Arizona will remove all containers from the border by January 4, adhering to a rigorous border-eradication timeline and without harming natural resources. The announcement comes as the Supreme Court reviews the constitutionality of Trump-era Title 42, which allows officials to deny asylum requests at the border to prevent the spread of dangerous illnesses during the COVID-19 outbreak. Under a court ruling, the program was originally supposed to expire on December 21, and its ultimate repeal is anticipated to result in a massive flood of migrants.

The U.S. Interior and Agriculture ministries filed action earlier this month to stop the construction of the improvised wall, seeking “a ruling that Arizona’s use and occupation of United States-owned properties without the necessary licenses or other authority constituted unlawful incursions.”

The container wall lies near the southern edge of lands and easements administered by the U.S. Forest Service and the U.S. Bureau of Reclamation. Also challenging the wall were environmentalists. Approximately a third of the projected length of the border had been constructed since the project’s August start.

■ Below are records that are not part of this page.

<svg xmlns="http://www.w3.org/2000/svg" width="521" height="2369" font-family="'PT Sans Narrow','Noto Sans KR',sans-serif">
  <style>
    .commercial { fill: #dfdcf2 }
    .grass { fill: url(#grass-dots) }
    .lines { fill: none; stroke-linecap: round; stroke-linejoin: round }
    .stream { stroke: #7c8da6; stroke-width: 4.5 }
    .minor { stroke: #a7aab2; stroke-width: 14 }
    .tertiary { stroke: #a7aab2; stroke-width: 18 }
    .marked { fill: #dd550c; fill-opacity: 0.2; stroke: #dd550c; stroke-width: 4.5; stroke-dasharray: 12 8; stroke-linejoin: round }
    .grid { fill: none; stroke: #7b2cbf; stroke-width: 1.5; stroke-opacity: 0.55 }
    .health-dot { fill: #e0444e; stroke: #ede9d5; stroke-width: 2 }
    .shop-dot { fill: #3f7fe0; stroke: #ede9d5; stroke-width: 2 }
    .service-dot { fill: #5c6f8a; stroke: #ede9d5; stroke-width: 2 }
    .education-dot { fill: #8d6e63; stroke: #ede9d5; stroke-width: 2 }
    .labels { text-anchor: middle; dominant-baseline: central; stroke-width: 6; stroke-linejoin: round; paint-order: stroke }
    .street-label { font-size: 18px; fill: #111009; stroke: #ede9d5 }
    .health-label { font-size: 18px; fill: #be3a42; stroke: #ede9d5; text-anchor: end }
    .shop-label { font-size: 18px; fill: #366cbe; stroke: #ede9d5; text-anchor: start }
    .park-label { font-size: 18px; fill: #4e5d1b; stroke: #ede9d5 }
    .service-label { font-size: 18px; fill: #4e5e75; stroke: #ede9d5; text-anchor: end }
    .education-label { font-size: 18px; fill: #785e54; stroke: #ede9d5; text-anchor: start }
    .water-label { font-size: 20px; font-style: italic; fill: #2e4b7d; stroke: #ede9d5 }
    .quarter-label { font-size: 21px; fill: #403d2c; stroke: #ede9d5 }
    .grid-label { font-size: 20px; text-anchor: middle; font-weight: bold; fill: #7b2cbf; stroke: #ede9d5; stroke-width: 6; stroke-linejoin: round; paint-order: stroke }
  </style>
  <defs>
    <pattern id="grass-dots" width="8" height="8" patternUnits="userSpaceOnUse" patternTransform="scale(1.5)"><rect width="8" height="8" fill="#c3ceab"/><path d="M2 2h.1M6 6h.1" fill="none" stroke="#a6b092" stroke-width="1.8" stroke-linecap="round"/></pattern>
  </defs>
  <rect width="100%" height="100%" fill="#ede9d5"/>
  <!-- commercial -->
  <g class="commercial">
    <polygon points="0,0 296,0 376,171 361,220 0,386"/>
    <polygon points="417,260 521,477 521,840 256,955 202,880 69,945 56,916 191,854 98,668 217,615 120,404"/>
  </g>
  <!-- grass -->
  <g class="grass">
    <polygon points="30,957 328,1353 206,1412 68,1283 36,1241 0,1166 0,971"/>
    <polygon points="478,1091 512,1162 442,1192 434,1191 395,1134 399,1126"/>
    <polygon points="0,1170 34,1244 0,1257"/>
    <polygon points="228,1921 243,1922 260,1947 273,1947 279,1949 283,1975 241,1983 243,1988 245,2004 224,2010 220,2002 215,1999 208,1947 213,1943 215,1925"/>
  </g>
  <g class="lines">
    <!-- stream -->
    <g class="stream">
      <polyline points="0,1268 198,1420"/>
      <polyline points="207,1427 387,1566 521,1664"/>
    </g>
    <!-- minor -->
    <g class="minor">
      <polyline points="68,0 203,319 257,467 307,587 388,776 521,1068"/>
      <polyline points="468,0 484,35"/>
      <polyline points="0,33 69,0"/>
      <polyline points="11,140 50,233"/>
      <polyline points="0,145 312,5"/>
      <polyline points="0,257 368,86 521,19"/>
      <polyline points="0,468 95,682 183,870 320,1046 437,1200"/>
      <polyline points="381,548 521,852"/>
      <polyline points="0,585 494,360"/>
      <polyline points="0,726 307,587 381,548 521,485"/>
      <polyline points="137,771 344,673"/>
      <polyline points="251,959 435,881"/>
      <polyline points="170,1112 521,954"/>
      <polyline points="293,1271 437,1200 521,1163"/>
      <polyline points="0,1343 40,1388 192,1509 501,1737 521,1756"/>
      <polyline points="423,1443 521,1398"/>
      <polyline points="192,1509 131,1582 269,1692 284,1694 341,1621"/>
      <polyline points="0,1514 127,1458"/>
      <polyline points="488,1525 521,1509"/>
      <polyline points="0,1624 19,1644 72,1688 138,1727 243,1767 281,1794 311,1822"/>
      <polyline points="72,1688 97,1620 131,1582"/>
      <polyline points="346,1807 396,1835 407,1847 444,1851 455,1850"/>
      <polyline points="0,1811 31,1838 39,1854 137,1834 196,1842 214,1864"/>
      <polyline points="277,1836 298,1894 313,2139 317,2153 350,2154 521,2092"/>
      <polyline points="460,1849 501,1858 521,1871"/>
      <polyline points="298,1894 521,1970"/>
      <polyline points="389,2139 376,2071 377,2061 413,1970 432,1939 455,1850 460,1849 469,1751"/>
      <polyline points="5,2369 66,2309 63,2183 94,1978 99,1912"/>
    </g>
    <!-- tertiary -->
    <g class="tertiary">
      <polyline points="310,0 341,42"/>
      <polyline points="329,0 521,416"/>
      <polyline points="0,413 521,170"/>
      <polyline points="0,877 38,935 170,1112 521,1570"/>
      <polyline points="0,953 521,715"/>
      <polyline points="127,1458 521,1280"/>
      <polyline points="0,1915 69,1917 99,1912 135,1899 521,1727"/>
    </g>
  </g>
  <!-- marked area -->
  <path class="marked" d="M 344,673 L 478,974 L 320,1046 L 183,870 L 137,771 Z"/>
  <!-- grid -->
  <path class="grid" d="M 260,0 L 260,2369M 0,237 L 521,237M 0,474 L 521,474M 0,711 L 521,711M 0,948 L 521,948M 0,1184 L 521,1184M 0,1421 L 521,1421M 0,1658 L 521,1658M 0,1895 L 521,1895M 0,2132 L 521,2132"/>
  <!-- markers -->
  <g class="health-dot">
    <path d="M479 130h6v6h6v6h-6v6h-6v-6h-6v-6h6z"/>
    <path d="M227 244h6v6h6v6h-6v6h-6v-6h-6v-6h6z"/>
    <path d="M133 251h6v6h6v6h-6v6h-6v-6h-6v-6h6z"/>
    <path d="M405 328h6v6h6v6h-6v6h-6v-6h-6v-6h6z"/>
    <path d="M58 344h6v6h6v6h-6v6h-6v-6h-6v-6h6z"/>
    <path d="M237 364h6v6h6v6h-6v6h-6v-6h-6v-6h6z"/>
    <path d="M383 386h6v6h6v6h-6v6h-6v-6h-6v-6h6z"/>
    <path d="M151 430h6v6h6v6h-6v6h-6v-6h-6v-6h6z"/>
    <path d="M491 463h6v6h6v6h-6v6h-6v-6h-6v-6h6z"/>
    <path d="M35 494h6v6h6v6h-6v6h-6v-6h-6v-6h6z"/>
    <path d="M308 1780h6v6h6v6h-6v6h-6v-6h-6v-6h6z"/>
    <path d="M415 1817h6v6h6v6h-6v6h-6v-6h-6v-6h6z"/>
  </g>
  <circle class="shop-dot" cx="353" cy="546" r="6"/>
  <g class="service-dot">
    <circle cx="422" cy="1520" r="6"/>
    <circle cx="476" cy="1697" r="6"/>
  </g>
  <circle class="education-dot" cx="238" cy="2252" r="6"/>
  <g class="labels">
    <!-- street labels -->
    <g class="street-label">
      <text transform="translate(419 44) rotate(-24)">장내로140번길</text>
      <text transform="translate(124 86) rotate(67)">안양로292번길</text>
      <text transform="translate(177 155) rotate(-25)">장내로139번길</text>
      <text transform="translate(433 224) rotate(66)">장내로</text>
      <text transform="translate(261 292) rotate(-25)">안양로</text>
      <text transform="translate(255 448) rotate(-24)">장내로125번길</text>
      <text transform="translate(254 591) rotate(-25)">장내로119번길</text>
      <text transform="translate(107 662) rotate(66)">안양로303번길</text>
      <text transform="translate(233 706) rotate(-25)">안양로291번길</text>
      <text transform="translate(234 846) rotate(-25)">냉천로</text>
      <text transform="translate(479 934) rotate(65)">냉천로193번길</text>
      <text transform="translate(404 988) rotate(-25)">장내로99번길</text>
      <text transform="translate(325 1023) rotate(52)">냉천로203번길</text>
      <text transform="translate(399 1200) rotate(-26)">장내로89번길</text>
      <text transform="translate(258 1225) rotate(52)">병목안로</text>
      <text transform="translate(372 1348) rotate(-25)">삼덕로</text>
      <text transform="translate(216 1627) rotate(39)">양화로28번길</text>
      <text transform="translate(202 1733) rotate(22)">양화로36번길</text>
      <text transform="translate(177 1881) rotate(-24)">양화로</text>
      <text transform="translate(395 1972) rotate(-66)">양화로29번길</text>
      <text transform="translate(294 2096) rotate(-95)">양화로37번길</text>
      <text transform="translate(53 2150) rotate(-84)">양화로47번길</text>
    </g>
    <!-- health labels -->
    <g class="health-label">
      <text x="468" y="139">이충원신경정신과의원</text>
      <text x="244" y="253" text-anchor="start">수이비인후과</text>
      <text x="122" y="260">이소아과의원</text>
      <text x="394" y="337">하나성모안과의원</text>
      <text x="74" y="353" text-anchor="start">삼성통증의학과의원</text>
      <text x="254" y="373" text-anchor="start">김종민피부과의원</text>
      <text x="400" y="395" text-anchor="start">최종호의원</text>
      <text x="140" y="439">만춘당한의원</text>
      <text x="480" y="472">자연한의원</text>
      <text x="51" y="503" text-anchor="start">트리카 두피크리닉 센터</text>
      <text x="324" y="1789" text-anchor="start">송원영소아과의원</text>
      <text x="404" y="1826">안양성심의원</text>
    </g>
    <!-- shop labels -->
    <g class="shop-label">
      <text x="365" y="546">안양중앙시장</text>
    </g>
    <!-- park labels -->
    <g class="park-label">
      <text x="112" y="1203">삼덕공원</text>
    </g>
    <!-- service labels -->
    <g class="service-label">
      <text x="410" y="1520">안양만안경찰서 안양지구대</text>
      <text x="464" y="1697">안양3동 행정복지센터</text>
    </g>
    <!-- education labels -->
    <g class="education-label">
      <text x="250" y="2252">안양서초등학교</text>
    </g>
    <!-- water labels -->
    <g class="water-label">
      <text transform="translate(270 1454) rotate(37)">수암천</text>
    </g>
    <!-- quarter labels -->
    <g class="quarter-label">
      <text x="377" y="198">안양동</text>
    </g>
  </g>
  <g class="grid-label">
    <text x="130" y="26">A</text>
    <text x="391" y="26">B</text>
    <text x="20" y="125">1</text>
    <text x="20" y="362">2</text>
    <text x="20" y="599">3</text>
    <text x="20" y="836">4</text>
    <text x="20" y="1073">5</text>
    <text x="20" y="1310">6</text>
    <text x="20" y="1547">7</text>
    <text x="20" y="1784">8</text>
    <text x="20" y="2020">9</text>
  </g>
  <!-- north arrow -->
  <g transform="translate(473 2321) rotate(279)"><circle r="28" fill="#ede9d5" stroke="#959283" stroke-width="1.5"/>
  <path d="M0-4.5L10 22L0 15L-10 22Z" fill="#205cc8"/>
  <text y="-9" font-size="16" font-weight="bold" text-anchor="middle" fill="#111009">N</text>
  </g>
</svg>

The government stated in its submission that hundreds of double-stacked, multi-ton shipping containers damaged federal lands, harmed public safety, and impaired the capacity of federal agencies and officials, including law enforcement officers, to carry out their official responsibilities.

Ducey’s staff presented the event as a success, implying he had received assurances that the federal government would soon begin filling the border wall’s gaps. Ducey’s spokesperson stated that the government was finally going to take action and that they waited until the situation at the border escalated into a full-blown catastrophe. His spokesperson then stated, “it’s better to be late than never.”

Rusty McSpadden of the Center for Biological Diversity contested this interpretation, stating that the federal government has not stated that it will construct a wall in parts where containers are already located.

The Arizona Republic reports that the state has spent more than $80 million to acquire 1,167 shipping containers and stack them along desolate frontier areas in Yuma and Cochise counties. The state is now required to spend extra money demolishing the wall, and according to McSpadden, it must also restore the harm it caused to the federal territory.

Ducey is in the last weeks of his term, while Katie Hobbs, the newly-elected Democratic governor, waits in the wings. Her opponent in the November election, Kari Lake, is awaiting a ruling from Maricopa County Superior Court Judge Peter Thompson following a two-day trial in which the Lake campaign attempted to demonstrate that major election problems in the county were created “intentionally” and “did affect the election.”

Now, we must see what Arizona does with those cargo containers. They might be transformed into dwellings, according to Lake. If and when Title 42 is repealed, it is probable that the vacant spaces will be filled with Latinos.